Content starts

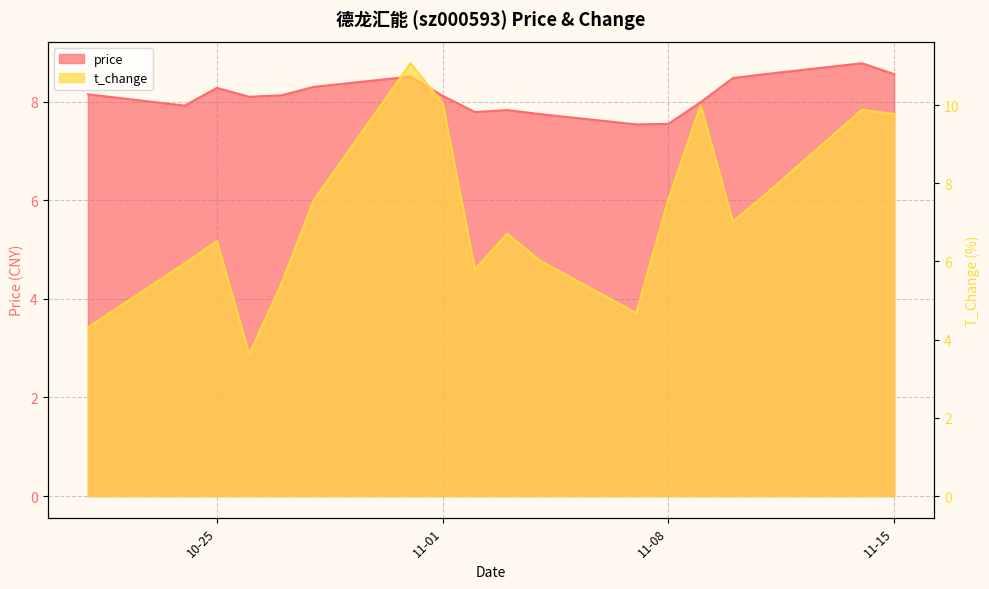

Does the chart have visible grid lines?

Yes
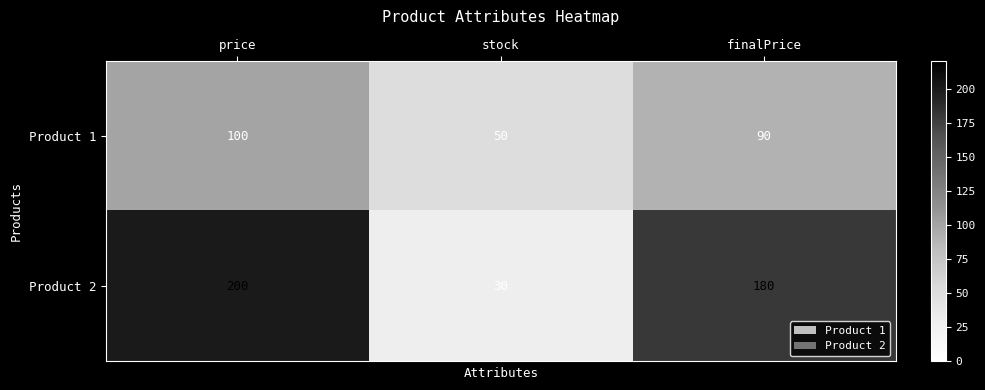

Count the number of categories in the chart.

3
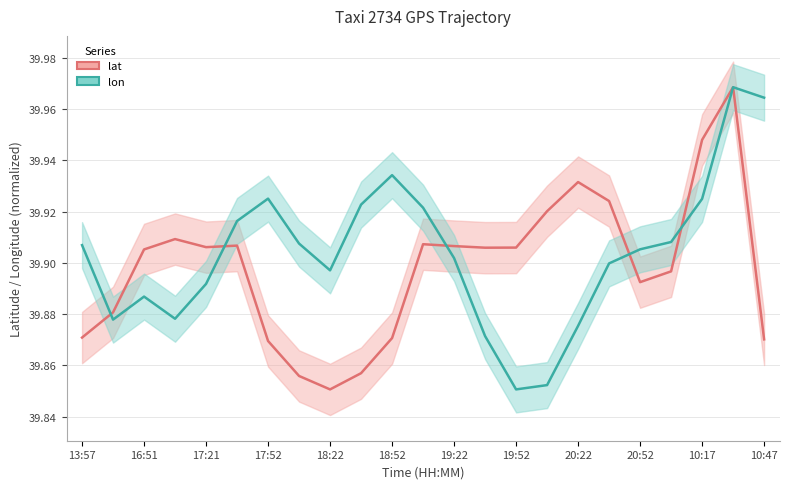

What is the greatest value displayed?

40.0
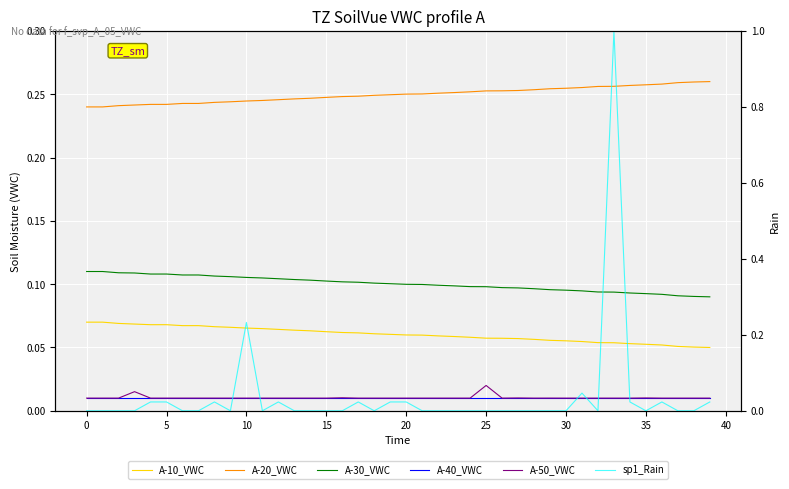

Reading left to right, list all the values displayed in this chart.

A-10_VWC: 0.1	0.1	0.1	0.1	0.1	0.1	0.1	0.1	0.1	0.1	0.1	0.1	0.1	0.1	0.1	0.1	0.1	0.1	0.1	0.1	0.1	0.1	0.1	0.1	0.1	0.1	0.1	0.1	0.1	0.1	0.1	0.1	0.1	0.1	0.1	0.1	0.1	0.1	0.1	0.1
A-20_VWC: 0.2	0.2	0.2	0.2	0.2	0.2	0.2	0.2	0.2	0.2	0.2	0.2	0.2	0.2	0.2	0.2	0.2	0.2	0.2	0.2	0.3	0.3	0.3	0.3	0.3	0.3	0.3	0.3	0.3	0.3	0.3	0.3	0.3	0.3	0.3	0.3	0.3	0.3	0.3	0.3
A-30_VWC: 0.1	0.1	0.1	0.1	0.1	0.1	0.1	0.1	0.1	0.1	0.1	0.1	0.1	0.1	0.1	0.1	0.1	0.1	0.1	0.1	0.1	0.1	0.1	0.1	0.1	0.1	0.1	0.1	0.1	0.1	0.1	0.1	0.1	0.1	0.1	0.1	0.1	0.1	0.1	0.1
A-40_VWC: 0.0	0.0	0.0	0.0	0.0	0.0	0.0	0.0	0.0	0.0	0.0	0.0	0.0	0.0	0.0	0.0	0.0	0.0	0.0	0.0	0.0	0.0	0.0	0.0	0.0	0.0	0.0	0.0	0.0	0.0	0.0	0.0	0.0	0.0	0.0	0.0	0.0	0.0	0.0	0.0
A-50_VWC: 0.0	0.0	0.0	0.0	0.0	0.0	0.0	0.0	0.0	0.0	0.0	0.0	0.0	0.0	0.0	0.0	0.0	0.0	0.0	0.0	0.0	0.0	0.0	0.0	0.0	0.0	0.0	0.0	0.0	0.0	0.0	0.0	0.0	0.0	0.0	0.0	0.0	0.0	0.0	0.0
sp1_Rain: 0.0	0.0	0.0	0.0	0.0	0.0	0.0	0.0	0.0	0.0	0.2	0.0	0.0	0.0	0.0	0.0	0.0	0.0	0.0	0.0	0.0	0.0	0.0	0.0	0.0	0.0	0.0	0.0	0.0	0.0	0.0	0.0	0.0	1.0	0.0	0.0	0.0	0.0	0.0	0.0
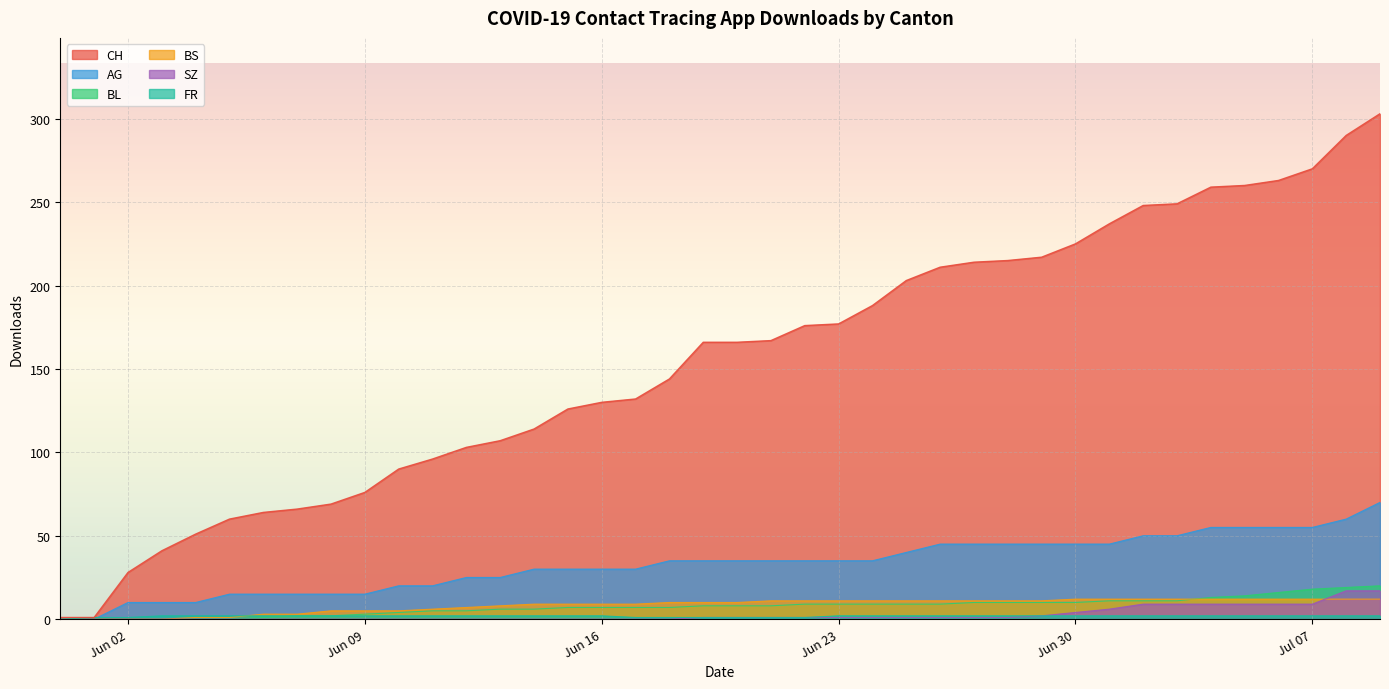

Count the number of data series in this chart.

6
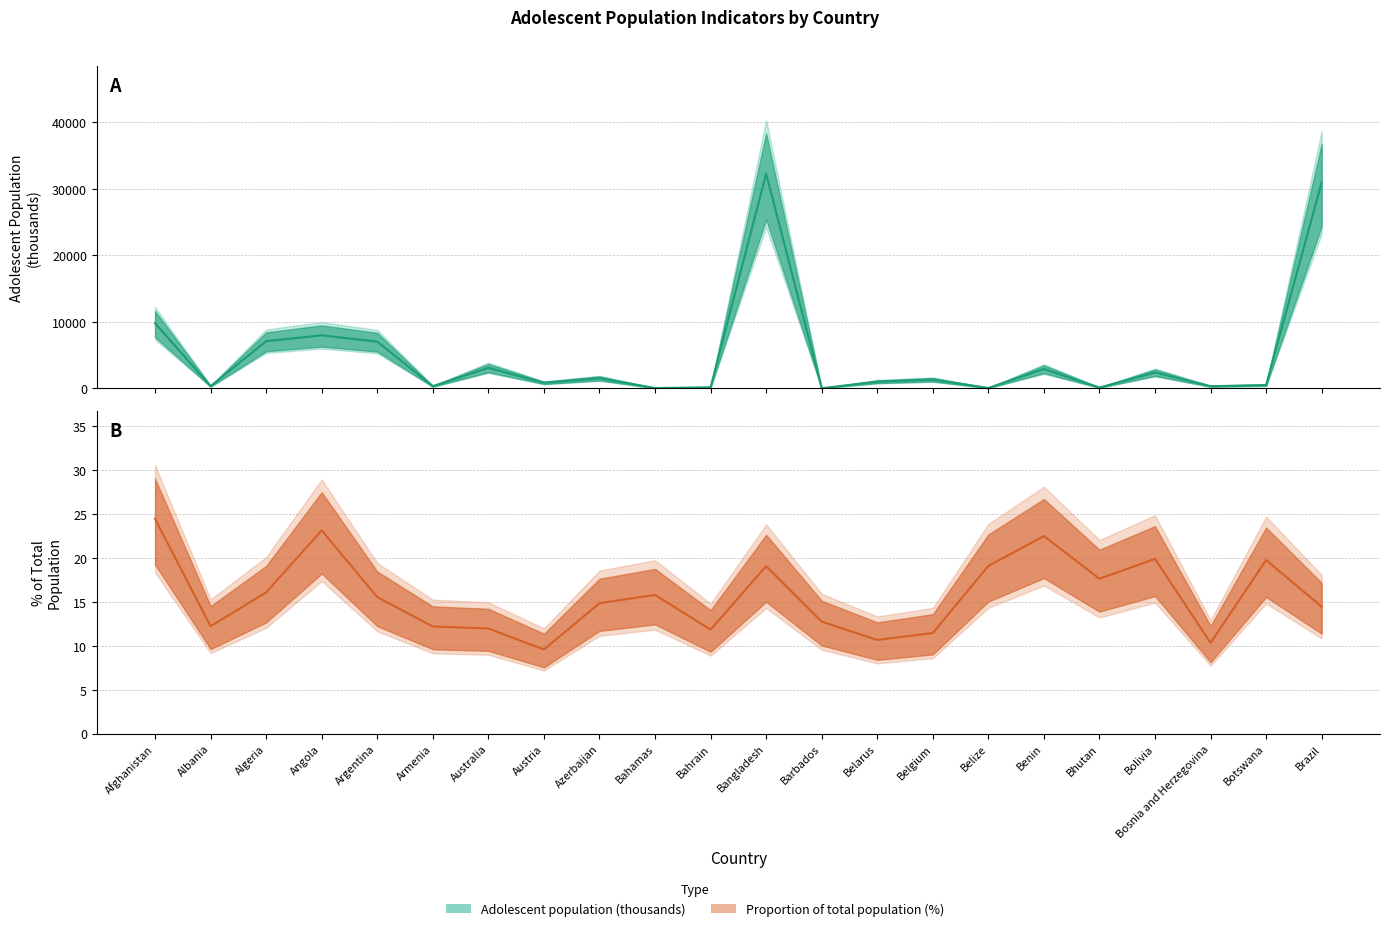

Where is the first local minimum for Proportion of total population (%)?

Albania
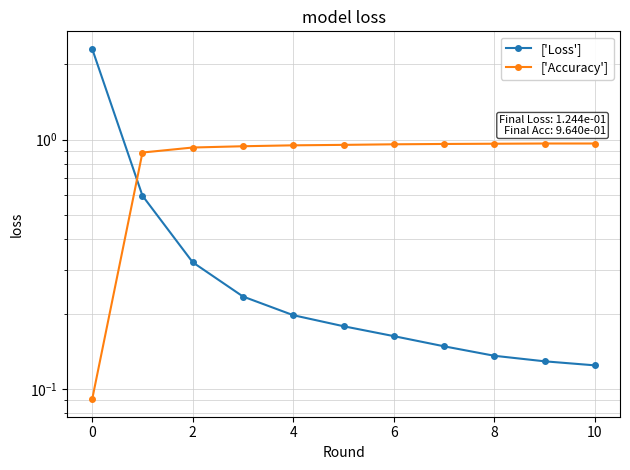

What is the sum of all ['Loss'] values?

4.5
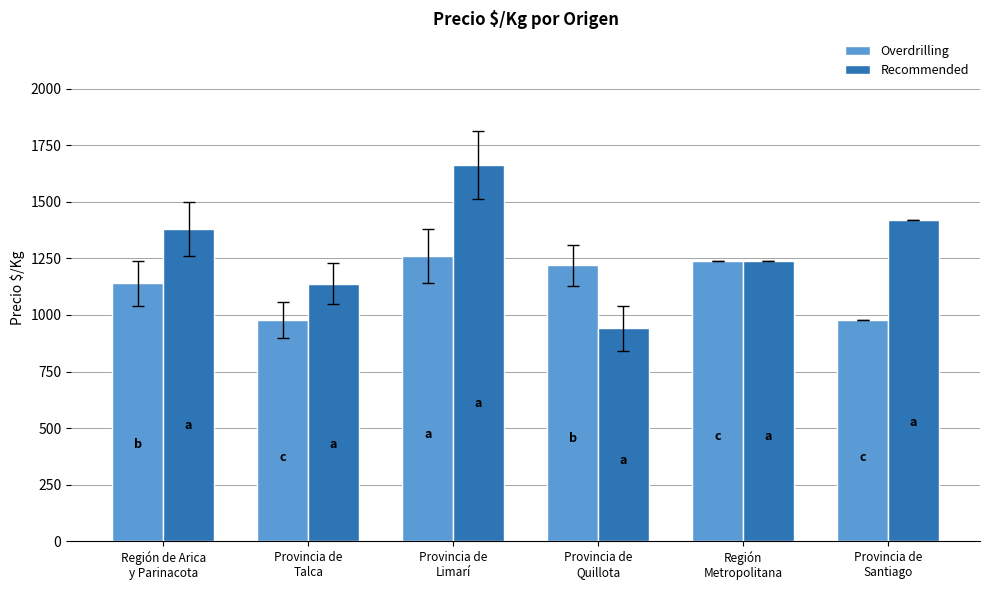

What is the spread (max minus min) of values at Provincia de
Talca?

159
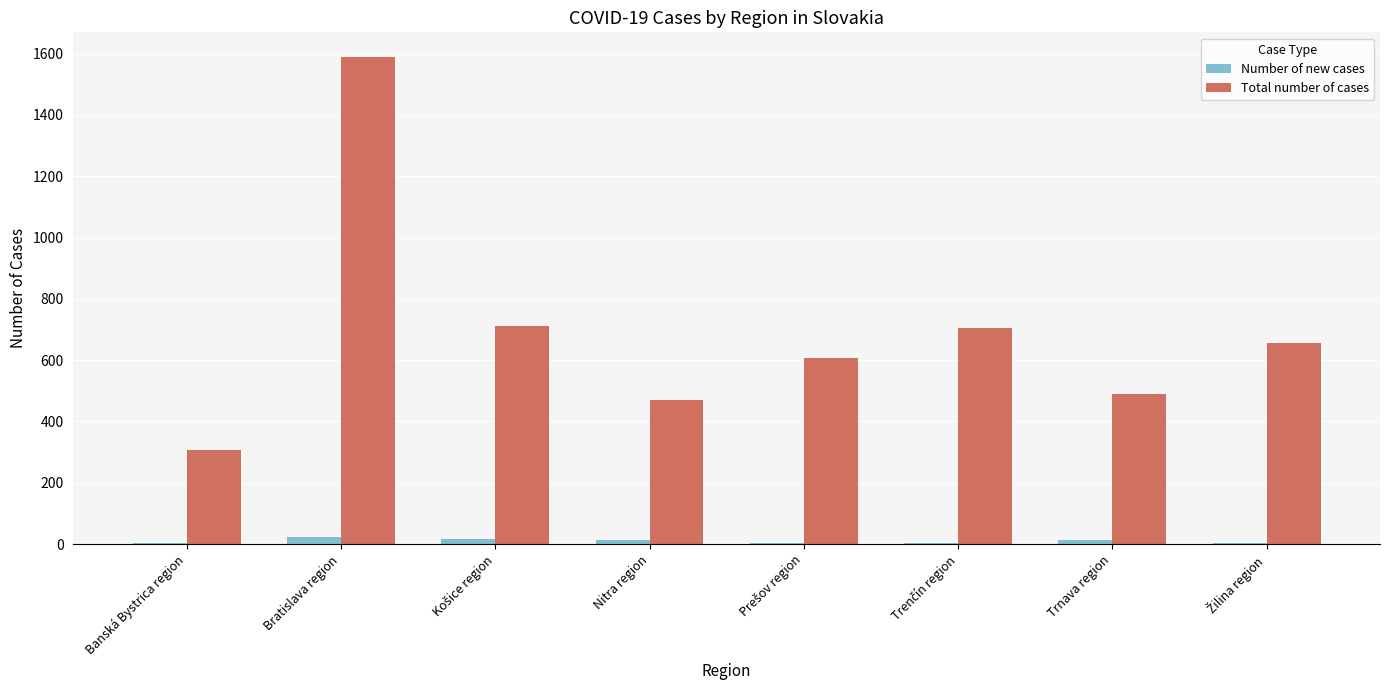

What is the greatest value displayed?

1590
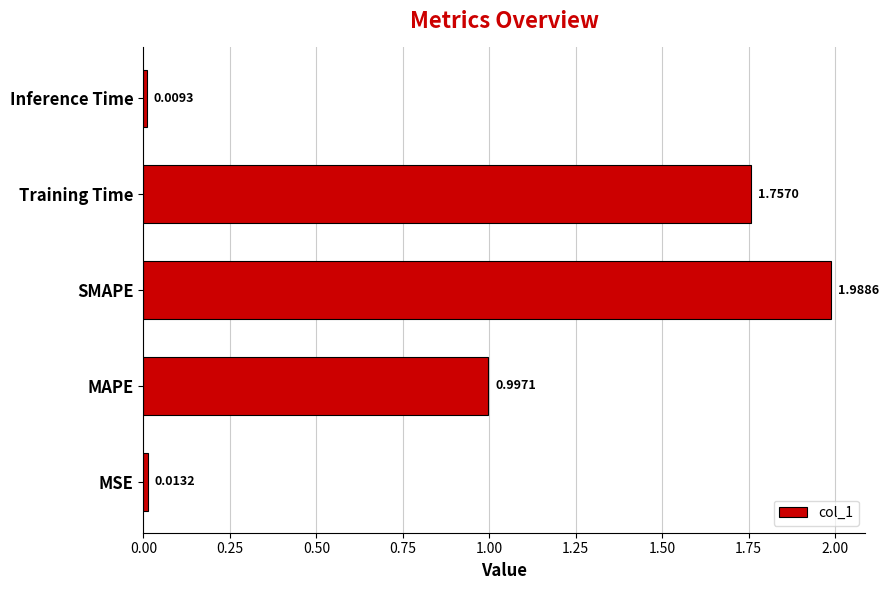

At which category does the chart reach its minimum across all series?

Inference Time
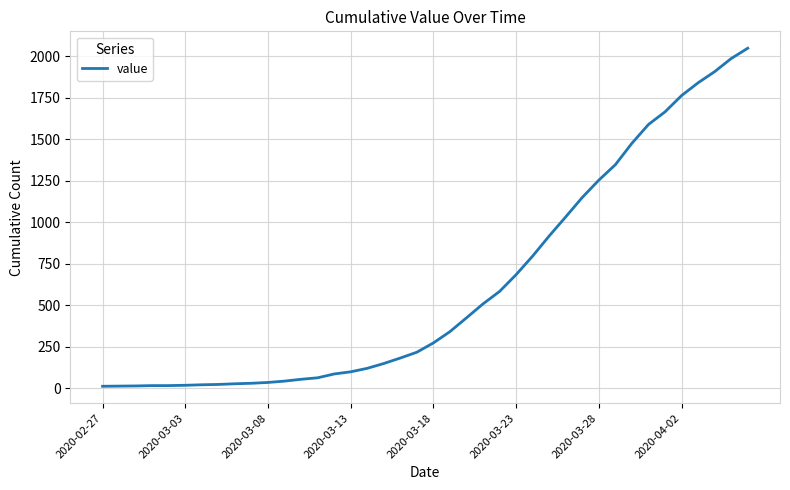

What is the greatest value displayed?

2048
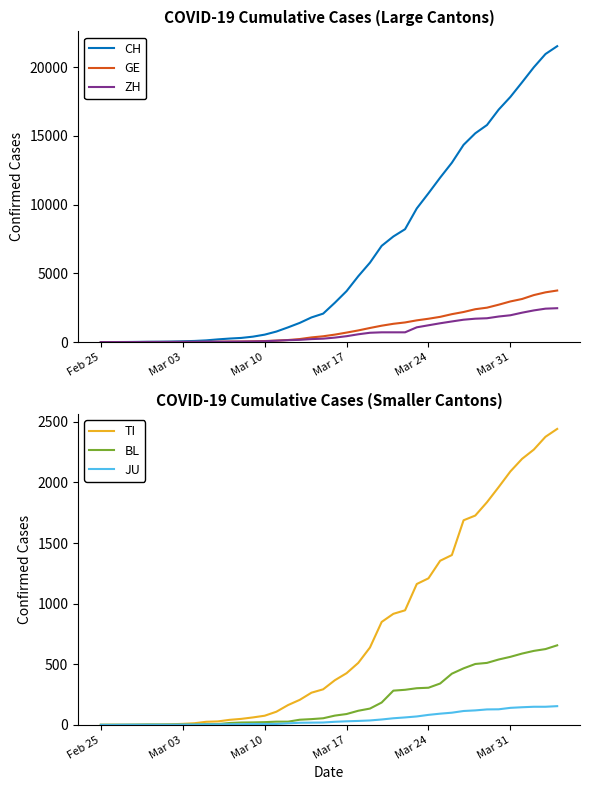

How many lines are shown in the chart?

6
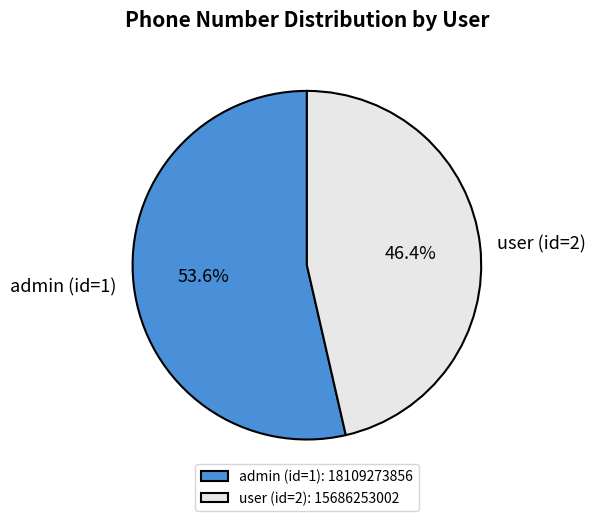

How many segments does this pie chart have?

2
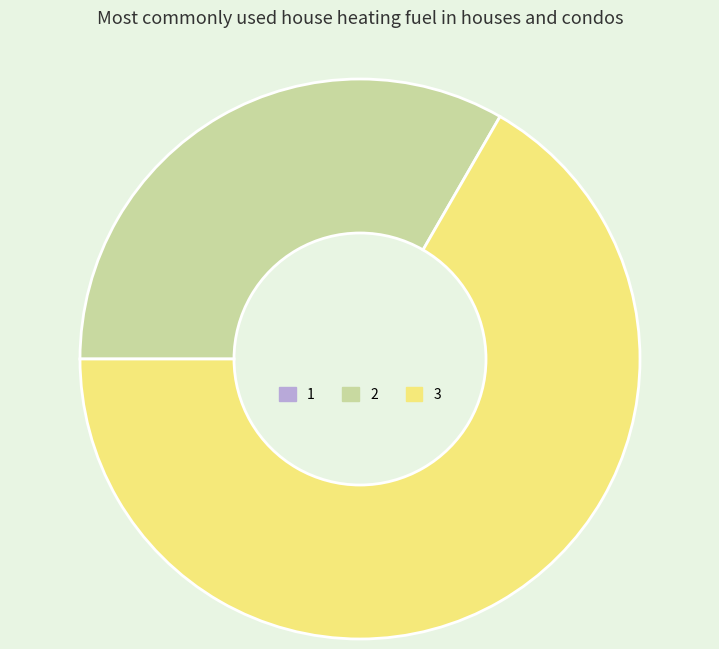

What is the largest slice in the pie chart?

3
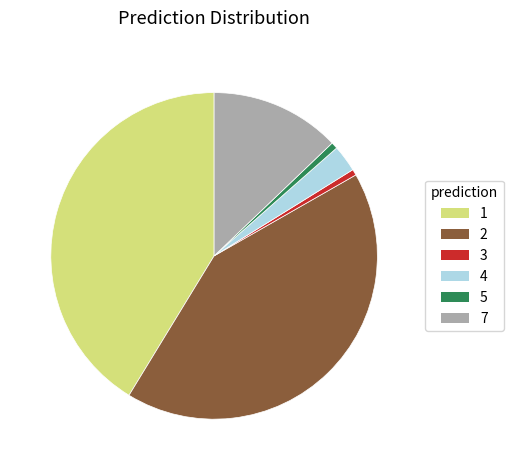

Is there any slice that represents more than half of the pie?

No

Content ends

▶ [Task]:
Please reproduce the listing above word for word, leaving out the pictures.

▶ [Written answer]:
Does the chart have visible grid lines?

Yes

Count the number of categories in the chart.

3

What is the greatest value displayed?

40.0

Reading left to right, list all the values displayed in this chart.

A-10_VWC: 0.1	0.1	0.1	0.1	0.1	0.1	0.1	0.1	0.1	0.1	0.1	0.1	0.1	0.1	0.1	0.1	0.1	0.1	0.1	0.1	0.1	0.1	0.1	0.1	0.1	0.1	0.1	0.1	0.1	0.1	0.1	0.1	0.1	0.1	0.1	0.1	0.1	0.1	0.1	0.1
A-20_VWC: 0.2	0.2	0.2	0.2	0.2	0.2	0.2	0.2	0.2	0.2	0.2	0.2	0.2	0.2	0.2	0.2	0.2	0.2	0.2	0.2	0.3	0.3	0.3	0.3	0.3	0.3	0.3	0.3	0.3	0.3	0.3	0.3	0.3	0.3	0.3	0.3	0.3	0.3	0.3	0.3
A-30_VWC: 0.1	0.1	0.1	0.1	0.1	0.1	0.1	0.1	0.1	0.1	0.1	0.1	0.1	0.1	0.1	0.1	0.1	0.1	0.1	0.1	0.1	0.1	0.1	0.1	0.1	0.1	0.1	0.1	0.1	0.1	0.1	0.1	0.1	0.1	0.1	0.1	0.1	0.1	0.1	0.1
A-40_VWC: 0.0	0.0	0.0	0.0	0.0	0.0	0.0	0.0	0.0	0.0	0.0	0.0	0.0	0.0	0.0	0.0	0.0	0.0	0.0	0.0	0.0	0.0	0.0	0.0	0.0	0.0	0.0	0.0	0.0	0.0	0.0	0.0	0.0	0.0	0.0	0.0	0.0	0.0	0.0	0.0
A-50_VWC: 0.0	0.0	0.0	0.0	0.0	0.0	0.0	0.0	0.0	0.0	0.0	0.0	0.0	0.0	0.0	0.0	0.0	0.0	0.0	0.0	0.0	0.0	0.0	0.0	0.0	0.0	0.0	0.0	0.0	0.0	0.0	0.0	0.0	0.0	0.0	0.0	0.0	0.0	0.0	0.0
sp1_Rain: 0.0	0.0	0.0	0.0	0.0	0.0	0.0	0.0	0.0	0.0	0.2	0.0	0.0	0.0	0.0	0.0	0.0	0.0	0.0	0.0	0.0	0.0	0.0	0.0	0.0	0.0	0.0	0.0	0.0	0.0	0.0	0.0	0.0	1.0	0.0	0.0	0.0	0.0	0.0	0.0

Count the number of data series in this chart.

6

Where is the first local minimum for Proportion of total population (%)?

Albania

What is the sum of all ['Loss'] values?

4.5

What is the spread (max minus min) of values at Provincia de
Talca?

159

What is the greatest value displayed?

1590

At which category does the chart reach its minimum across all series?

Inference Time

What is the greatest value displayed?

2048

How many lines are shown in the chart?

6

How many segments does this pie chart have?

2

What is the largest slice in the pie chart?

3

Is there any slice that represents more than half of the pie?

No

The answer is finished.